EDITORIAL COMMENT: Change of mindset needed on littering Rampant littering continues to increase in the Central Business District of Harare .

The restarting of the high-profile public clean-up campaigns on Friday last week by President Mnangagwa in Bulawayo highlighted the need for unremitting efforts to change the way Zimbabweans create and regard litter.

The monthly campaign involving special efforts is obviously not done to clean up the previous month’s mess, but rather to set people an example of how they can and should keep the environment in their community clean and clear of litter, and part of the reason why the President himself gets involved with a broom is to show that it is not demeaning to do this.

And to give a lot of Zimbabweans their due, they do try and keep the verges around their homes clear of litter and do bag their garbage so that when the occasional rubbish truck comes past they can get rid of their waste quickly and easily and not leave piles of rotting garbage on their verge.

But we are still at the stage where we are looking at cleaning up after other people, and noticing that far too many people expect that someone will clean up after them as they seem to have the opinion that they have a divine right to dump their litter.
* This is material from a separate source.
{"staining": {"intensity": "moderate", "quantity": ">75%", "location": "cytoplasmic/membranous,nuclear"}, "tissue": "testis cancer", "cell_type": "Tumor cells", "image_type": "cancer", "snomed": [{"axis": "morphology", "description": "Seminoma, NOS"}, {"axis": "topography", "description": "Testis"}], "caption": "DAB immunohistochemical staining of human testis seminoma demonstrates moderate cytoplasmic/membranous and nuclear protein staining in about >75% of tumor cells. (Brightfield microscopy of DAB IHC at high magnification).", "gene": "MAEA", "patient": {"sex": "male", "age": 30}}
We need to be moving far more rapidly towards the situation where we do not have litter in the first place, and special efforts like the first Friday of the month can be converted into environmental improvements. Quite a bit of progress was made by many businesses in the early days of the President’s clean-up campaigns to meet one major need, for public litter bins.

After a lot of failures of other types, a robust and fairly simple littler bin was designed using a half 200 litre drum swung on gimbals in a simple frame. This appeared to be large enough for day’s litter from passers-by in its 100m range, reasonably vandal proof and easy to empty.
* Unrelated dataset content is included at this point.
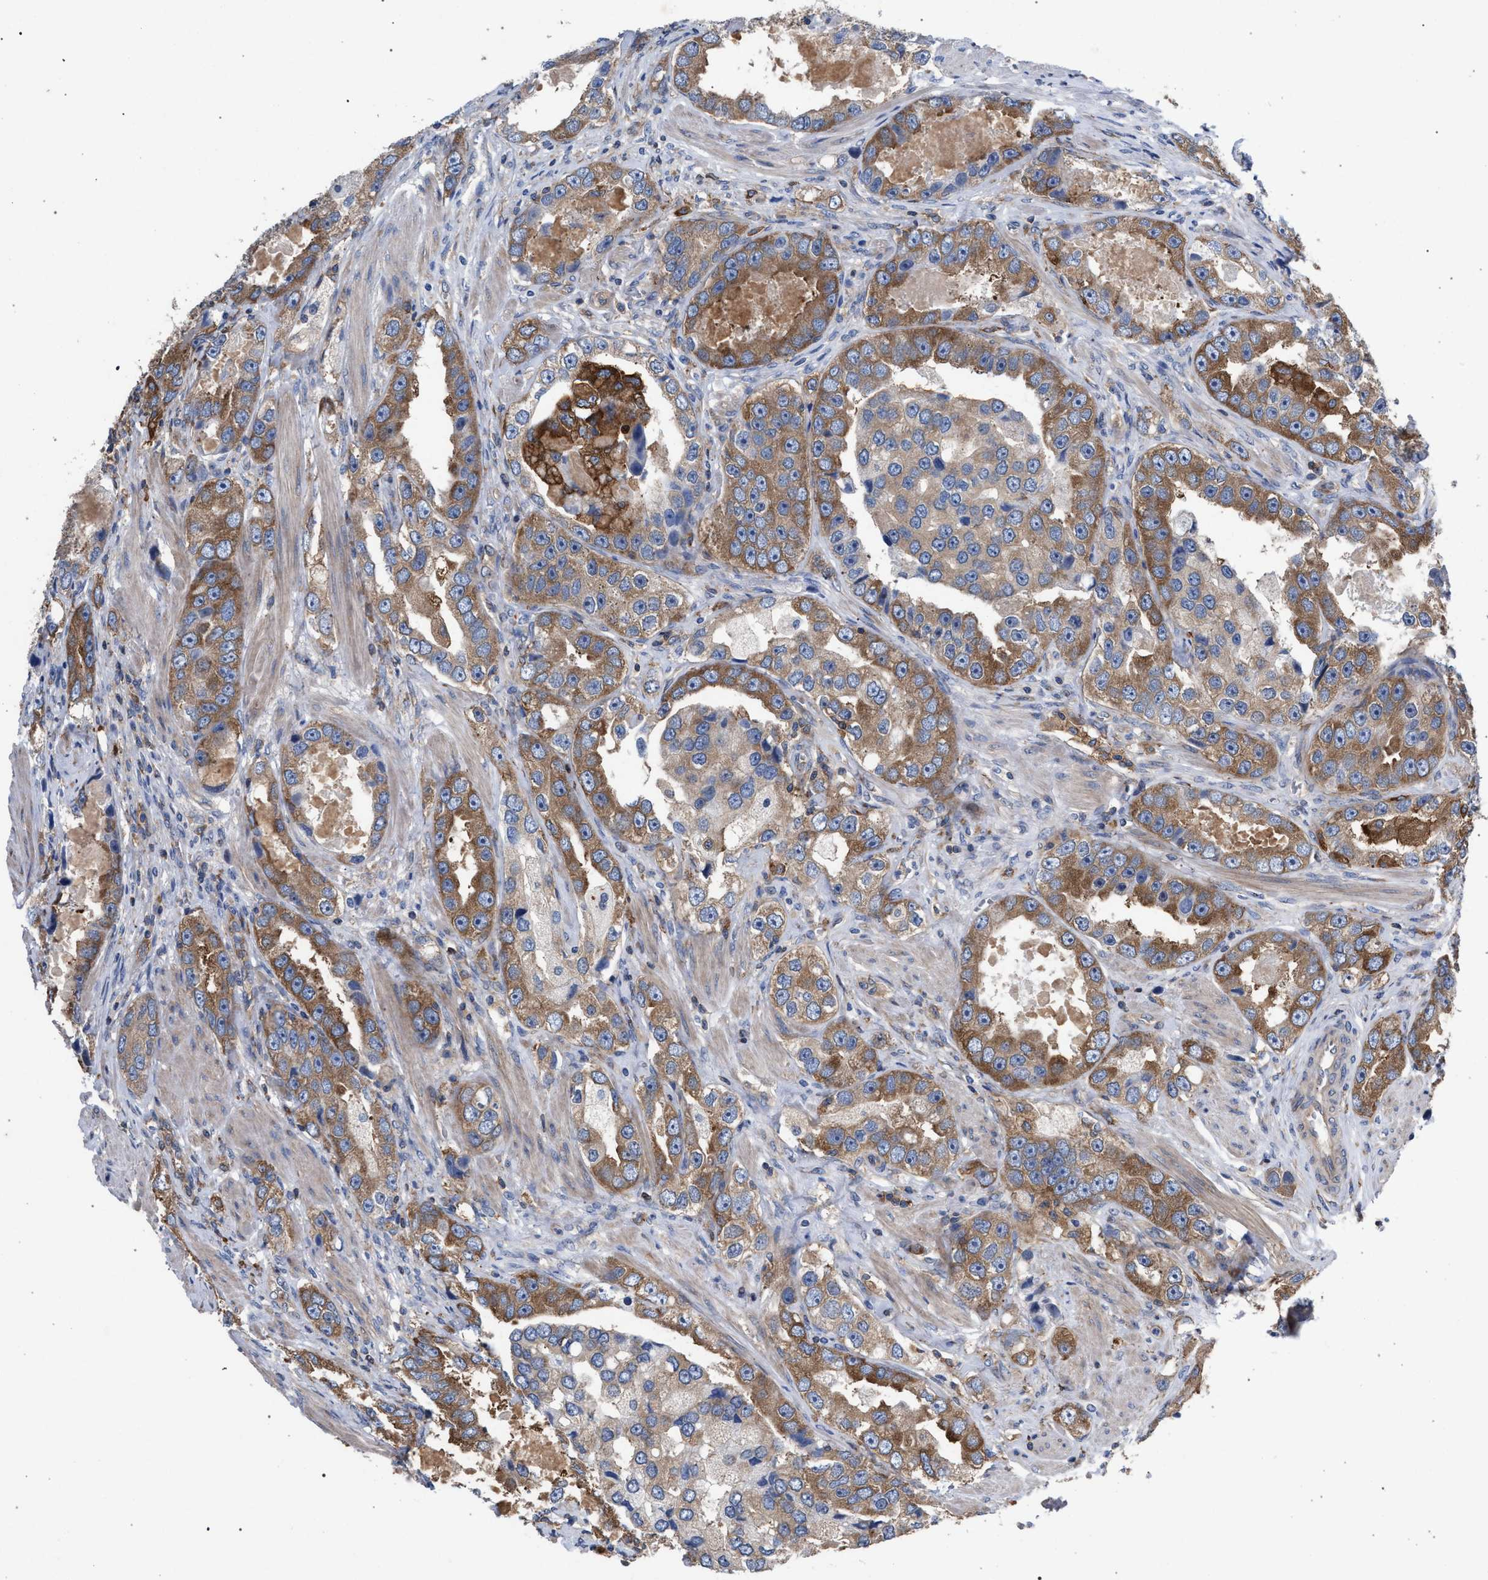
{"staining": {"intensity": "moderate", "quantity": ">75%", "location": "cytoplasmic/membranous"}, "tissue": "prostate cancer", "cell_type": "Tumor cells", "image_type": "cancer", "snomed": [{"axis": "morphology", "description": "Adenocarcinoma, High grade"}, {"axis": "topography", "description": "Prostate"}], "caption": "A high-resolution photomicrograph shows immunohistochemistry (IHC) staining of prostate high-grade adenocarcinoma, which exhibits moderate cytoplasmic/membranous positivity in approximately >75% of tumor cells. The staining is performed using DAB (3,3'-diaminobenzidine) brown chromogen to label protein expression. The nuclei are counter-stained blue using hematoxylin.", "gene": "CDR2L", "patient": {"sex": "male", "age": 63}}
A lot were needed, as people seem exceptionally reluctant to carry garbage and if there is not a bin in the immediate vicinity tend to drop the litter in the street.

But since the bins are also a useful advertising medium they are still being made, painted and erected, although another spurt of mass installation would not come amiss.

There is the problem of emptying them.

The idea is that the local authority garbage trucks as they move around their area will stop and empty the bins so that we do not get them chocked with rubbish or have the problem of rotting garbage leaking over the top or corroding the bottom.

We have seen in other aspects that some cities and towns, and Harare as usual comes to the fore when there are problems, do not have enough functioning garbage trucks.

Considering the appalling fees that Harare is now planning on imposing from next month to collect garbage it would be useful if they could give value for money by actually collecting it, as well as collecting the public litter in the public litter bins.

The fact that a private company is now a viable business by collecting rubbish for fairly stiff fees shows that the demand for decent services is there.

Harare, and other towns, could also take a leaf from the company which insists that garbage it collects is neatly bagged. You do in fact pay by the bag and their trucks as a result seem to suffer a lot less damage.

Admittedly users know when the truck is coming. One problem that even conscientious householders have with the intermittent Harare collections is that no one can leave even neatly tied bags of garbage on the verge for days waiting for the trucks.

Stray dogs, if not worse, can quickly rip those bags to shreds and smear litter over half a block.

Even if Harare cannot collect weekly, as it is supposed to do, it should be able to at least collect on the same day of the week when it manages to get a truck, so the bags can be made ready and everyone knows a truck may be coming.

The central Government has had to intervene in some much that should be the responsibility and the job of the local authorities that intervening in garbage collection seems a bit much. But it may be useful for the Government to audit the council fleets of trucks and try and work out why these seem so often totally inadequate.

Forcing councils to spend their capital budgets and their garbage collection levies on buying new vehicles might be a solution.

Senior council officials seem to be able to get their councils to buy luxury vehicles for the sue of those officials, yet the provision of the basic vehicle fleet seems to come a poor second.

But providing many more litter bins and having decent garbage collection is just an aid to what more people need to be doing, not littering their environment in the first place. Few people strew rubbish around their house, or even their garden.

Yet they seem quite happy to let the litter pile up along someone else’s property.

Car owners could easily carry a small bag and stuff the rubbish they generate in their car if they insist on eating and drinking while they drive, and dispose of this in a bin, but most seem to think they are entitled to throw everything out of the window, even burning cigarette ends that have caused major fires.

Changing cultures is possible. President Mnangagwa has seen this and even in Zimbabwe he almost certainly found less litter in Bulawayo that in most centres where is has taken a monthly lead in a clean up, since there is growing pressure in that city not to litter in the first place.

What is now needed to is to make public littering something so socially unacceptable that people simply do not do it, although we should also remember that there are anti-litter laws that can be enforced.